>>>

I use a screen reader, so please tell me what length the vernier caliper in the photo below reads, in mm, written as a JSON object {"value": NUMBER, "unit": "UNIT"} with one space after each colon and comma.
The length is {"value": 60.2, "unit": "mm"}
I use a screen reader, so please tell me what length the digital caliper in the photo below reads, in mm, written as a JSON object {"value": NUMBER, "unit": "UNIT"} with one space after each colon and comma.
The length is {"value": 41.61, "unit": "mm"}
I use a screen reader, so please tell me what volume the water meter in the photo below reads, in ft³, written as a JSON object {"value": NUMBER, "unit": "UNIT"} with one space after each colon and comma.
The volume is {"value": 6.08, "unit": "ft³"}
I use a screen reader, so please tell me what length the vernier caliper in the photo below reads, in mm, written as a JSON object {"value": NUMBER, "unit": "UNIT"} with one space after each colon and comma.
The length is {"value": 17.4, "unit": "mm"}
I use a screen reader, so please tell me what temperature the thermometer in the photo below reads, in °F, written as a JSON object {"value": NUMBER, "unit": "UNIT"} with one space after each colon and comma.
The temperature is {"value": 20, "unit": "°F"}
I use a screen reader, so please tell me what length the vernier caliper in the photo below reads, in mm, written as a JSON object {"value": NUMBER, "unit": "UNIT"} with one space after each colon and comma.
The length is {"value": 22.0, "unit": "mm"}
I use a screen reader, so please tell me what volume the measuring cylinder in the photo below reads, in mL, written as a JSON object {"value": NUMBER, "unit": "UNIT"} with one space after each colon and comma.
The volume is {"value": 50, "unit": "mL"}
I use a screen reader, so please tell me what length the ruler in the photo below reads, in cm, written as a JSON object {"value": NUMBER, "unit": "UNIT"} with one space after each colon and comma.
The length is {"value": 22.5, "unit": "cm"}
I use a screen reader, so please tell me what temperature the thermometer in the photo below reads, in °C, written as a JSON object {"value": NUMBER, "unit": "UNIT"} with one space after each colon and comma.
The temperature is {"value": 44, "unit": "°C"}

<<<
>>>

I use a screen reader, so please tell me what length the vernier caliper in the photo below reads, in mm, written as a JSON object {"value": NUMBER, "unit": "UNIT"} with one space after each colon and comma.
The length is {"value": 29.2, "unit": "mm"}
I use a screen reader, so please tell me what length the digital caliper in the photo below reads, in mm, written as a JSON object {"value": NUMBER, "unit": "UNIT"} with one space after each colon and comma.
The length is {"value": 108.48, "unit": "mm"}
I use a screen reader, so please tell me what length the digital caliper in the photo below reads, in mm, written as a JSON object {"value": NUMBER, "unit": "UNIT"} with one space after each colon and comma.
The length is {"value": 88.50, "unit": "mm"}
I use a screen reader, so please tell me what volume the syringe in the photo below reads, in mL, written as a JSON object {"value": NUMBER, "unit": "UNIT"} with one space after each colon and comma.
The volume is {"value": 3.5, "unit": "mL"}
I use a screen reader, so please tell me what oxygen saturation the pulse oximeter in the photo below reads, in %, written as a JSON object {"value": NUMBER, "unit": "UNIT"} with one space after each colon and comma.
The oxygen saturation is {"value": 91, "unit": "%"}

<<<
>>>

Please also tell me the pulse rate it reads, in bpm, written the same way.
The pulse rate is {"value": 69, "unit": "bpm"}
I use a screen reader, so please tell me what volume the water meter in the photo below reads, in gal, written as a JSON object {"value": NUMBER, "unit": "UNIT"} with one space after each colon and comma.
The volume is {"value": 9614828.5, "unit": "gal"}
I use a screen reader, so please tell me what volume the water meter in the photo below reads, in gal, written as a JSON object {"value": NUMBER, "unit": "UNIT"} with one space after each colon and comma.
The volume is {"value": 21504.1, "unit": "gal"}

<<<

* **Written task**:
Gather every line in the material above that contains the word "temperature", and copy each one out in full.

* **Written reply**:
I use a screen reader, so please tell me what temperature the thermometer in the photo below reads, in °F, written as a JSON object {"value": NUMBER, "unit": "UNIT"} with one space after each colon and comma.
The temperature is {"value": 20, "unit": "°F"}
I use a screen reader, so please tell me what temperature the thermometer in the photo below reads, in °C, written as a JSON object {"value": NUMBER, "unit": "UNIT"} with one space after each colon and comma.
The temperature is {"value": 44, "unit": "°C"}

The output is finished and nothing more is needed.